Based on these three points, Pastry fit in with the approach I wanted to take in my architecture. It seemed like every other messaging protocol I could think of preferred to have a messaging server, instead. Even if you have a pool of these servers, allowing for HA through redundancy, that is not really what I was looking for.
> you seem to be saying that using a DHT is a good thing. Yes, I agree, sometimes this is the case.
We are in agreement, then. Examine your problem, then choose a tool for the job. A lot of people seem to be taking issue with the fact that I did not contort the problem until it fit pre-existing solutions, instead of creating a solution to the problem I saw.
> Are you familiar with how RabbitMQ does any of the following: clustering, HA, federation?

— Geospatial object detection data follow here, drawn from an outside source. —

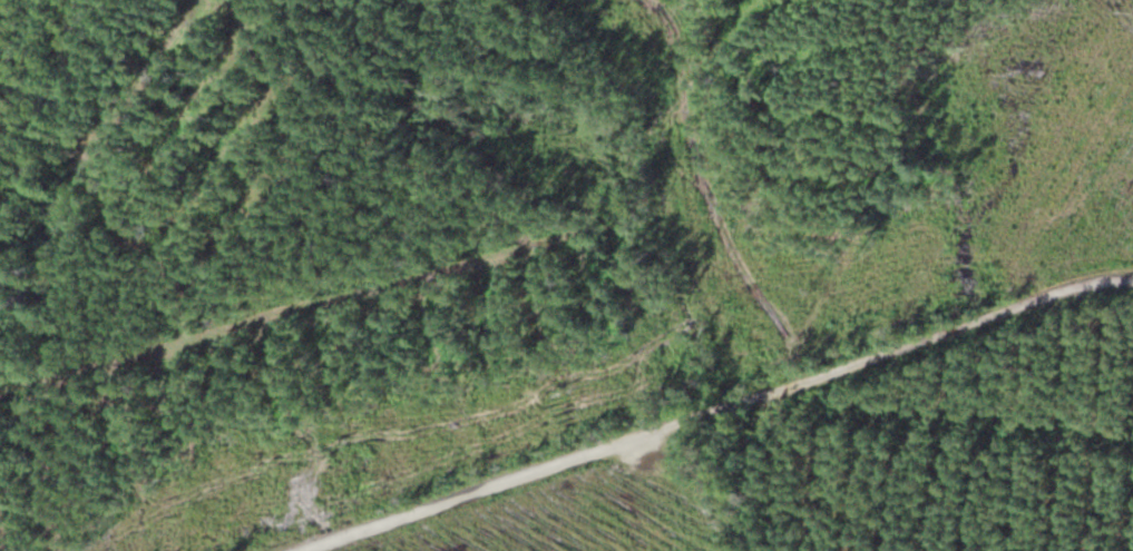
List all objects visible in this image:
road: (718, 409)

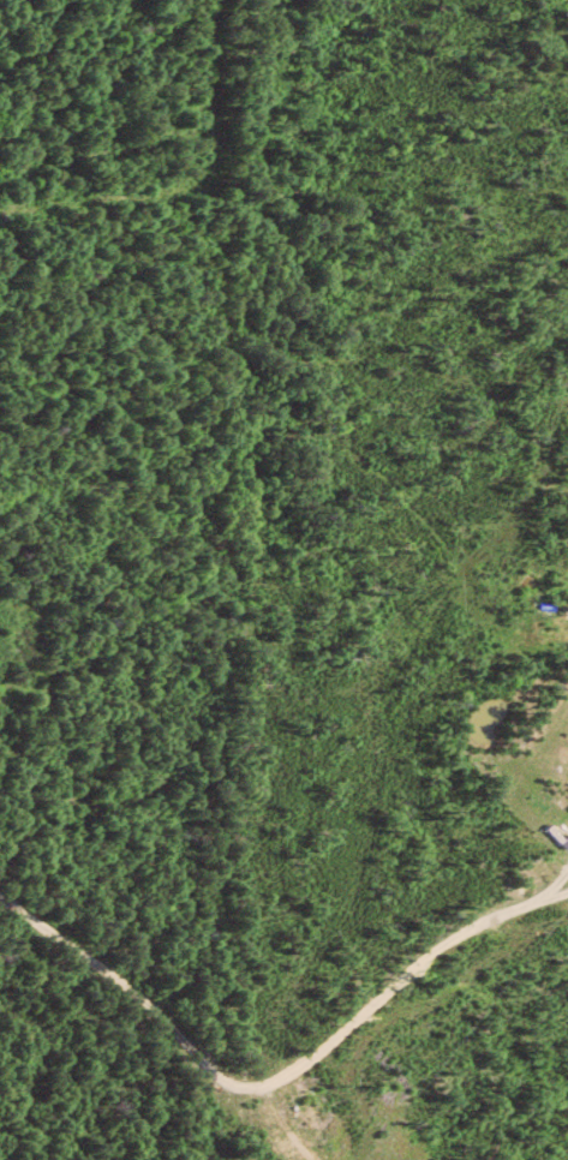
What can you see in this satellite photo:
road: (277, 1068)
road: (237, 1123)

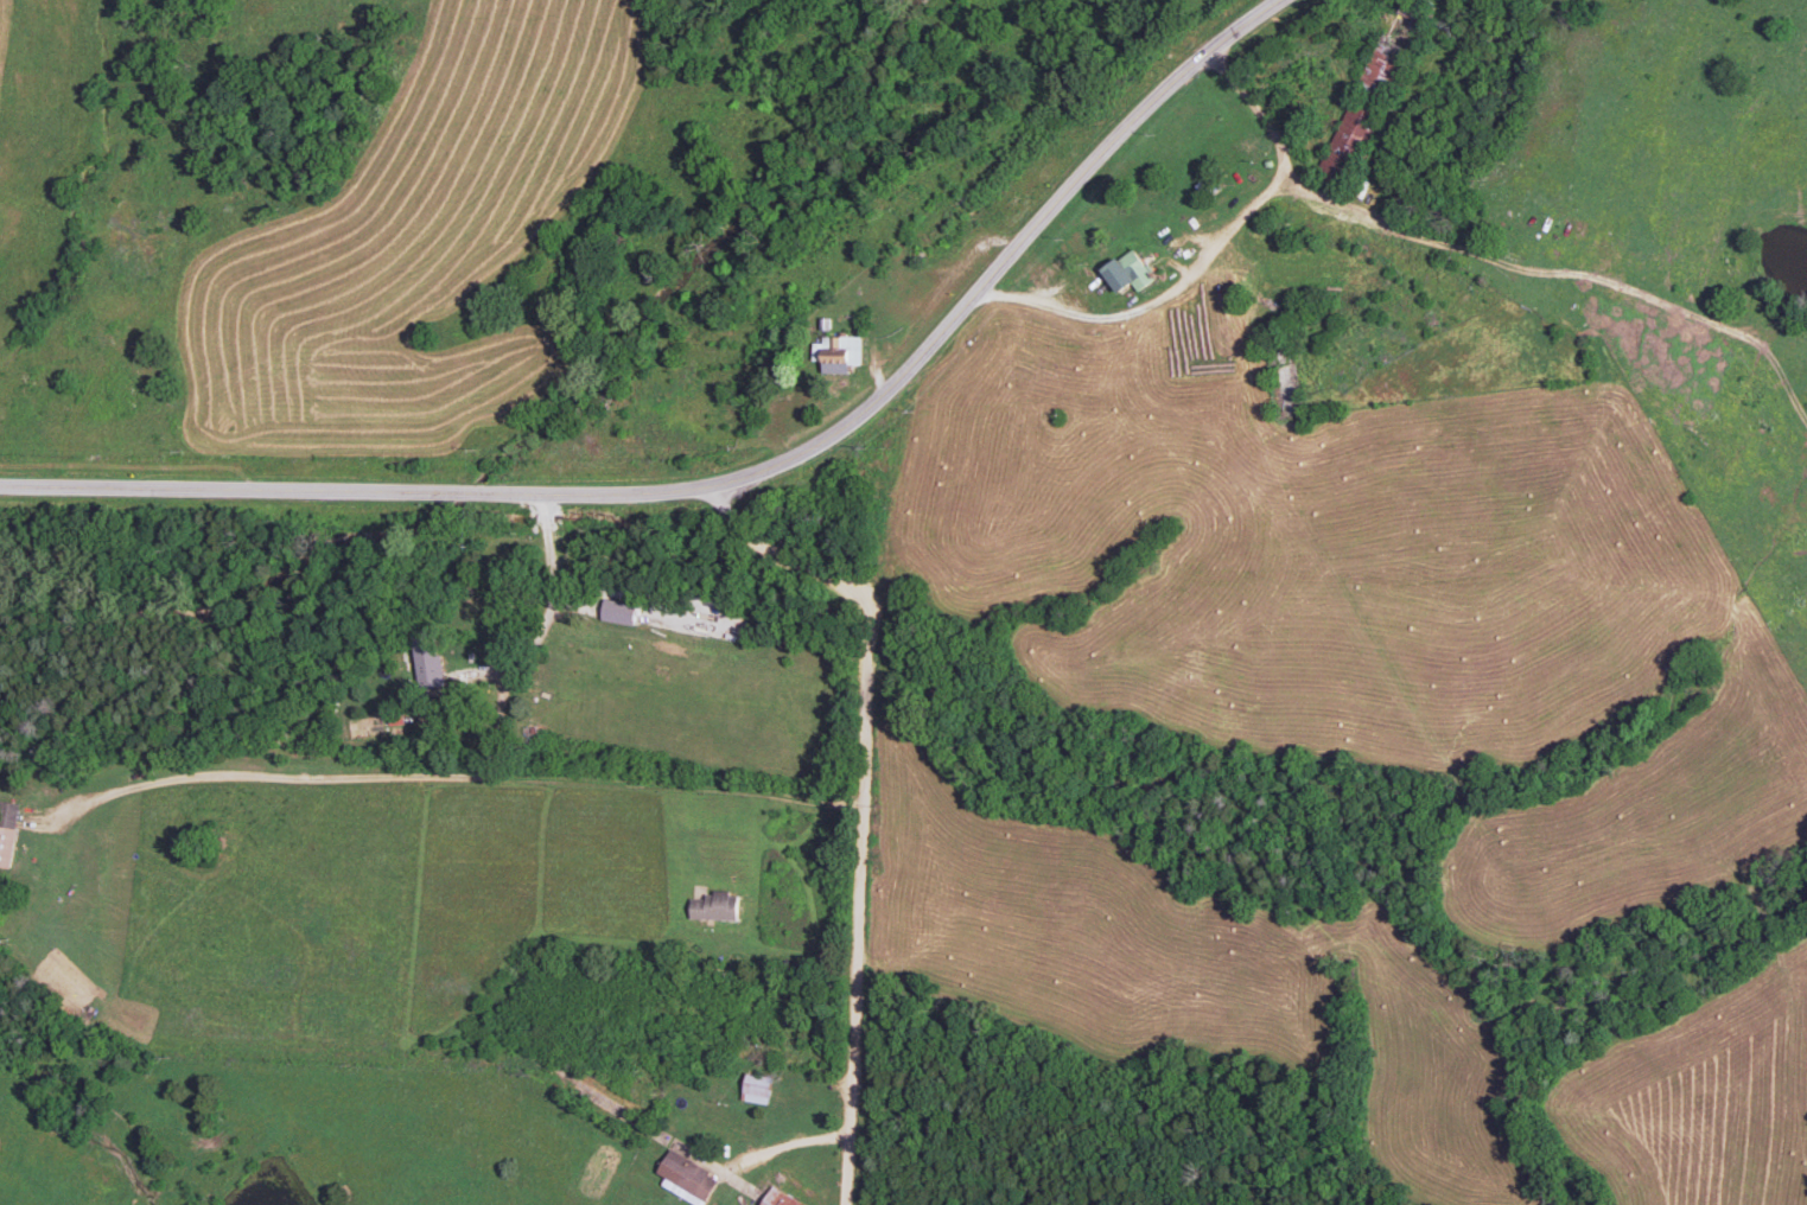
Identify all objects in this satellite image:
road: (1213, 249)
building: (1129, 272)
building: (845, 351)
road: (734, 485)
building: (619, 612)
building: (433, 672)
road: (493, 780)
road: (892, 803)
building: (8, 831)
building: (714, 906)
building: (756, 1088)
building: (688, 1178)
road: (751, 1187)
building: (779, 1198)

I am familiar with this page: http://www.rabbitmq.com/ha.html In addition, I have seen this page: http://www.rabbitmq.com/distributed.html
Both of them feel like a bolted on solution to the problem of distributed message passing, rather than an inherent design characteristic. Allow me to quote:
> some important caveats apply: whilst exchanges and bindings survive the loss of individual nodes, queues and their messages do not. This is because a queue and its contents reside on exactly one node, thus the loss of a node will render its queues unavailable.

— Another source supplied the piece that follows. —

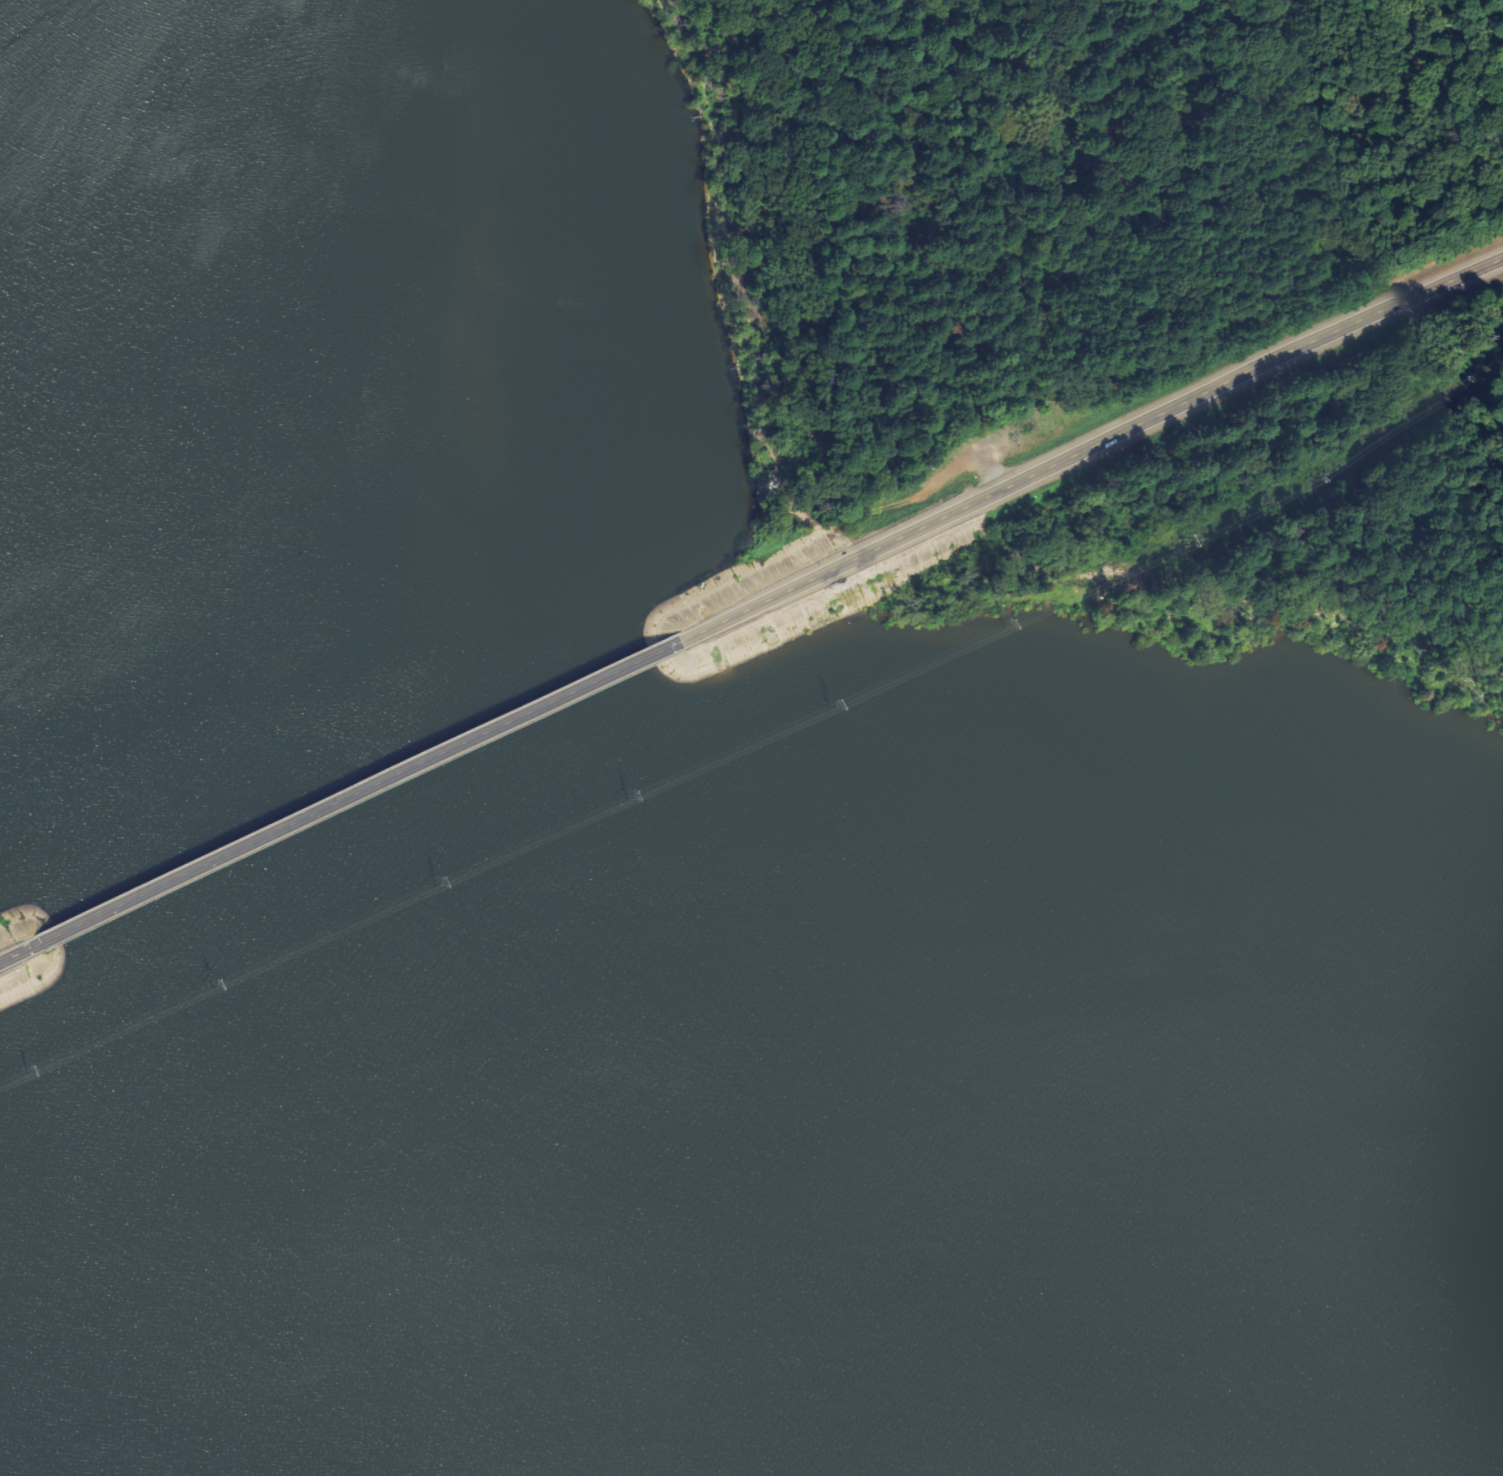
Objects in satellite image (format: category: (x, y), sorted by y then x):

This is understandable; queuing is pretty much impossible (as far as I know) to achieve in a distributed system. But I don't need queuing, so why should I let that hamstring me unnecessarily?
> should one node of a cluster fail, the queue can automatically switch to one of the mirrors and continue to operate, with no unavailability of service.
This does not feel like an inherent aspect of the design. This feels a lot like a deploy detail.
> In normal operation, for each mirrored-queue, there is one master and several slaves,
When I hear "master" and "slave", they translate in my head to "bottleneck/SPoF" and "backups".
> Clustering connects multiple machines together to form a single logical broker.
That sounds an awful lot like a single element in the system that is responsible for message traffic. There may be a lot of machines in that single element, but it is a single element nonetheless.
I am not saying that RabbitMQ is a bad solution for message passing, nor am I saying my problem couldn't be solved by RabbitMQ if I changed my architecture to fit Rabbit's needs. All I am saying is that I have a preference for architectures that does not take advantage of the things Rabbit does really, really well, and does take advantage of the things that a DHT does really, really well. So I'm more than a little confused that people are up in arms over the fact that I used the paradigm that matched my preference instead of trying to force something to do what it was not intended to do.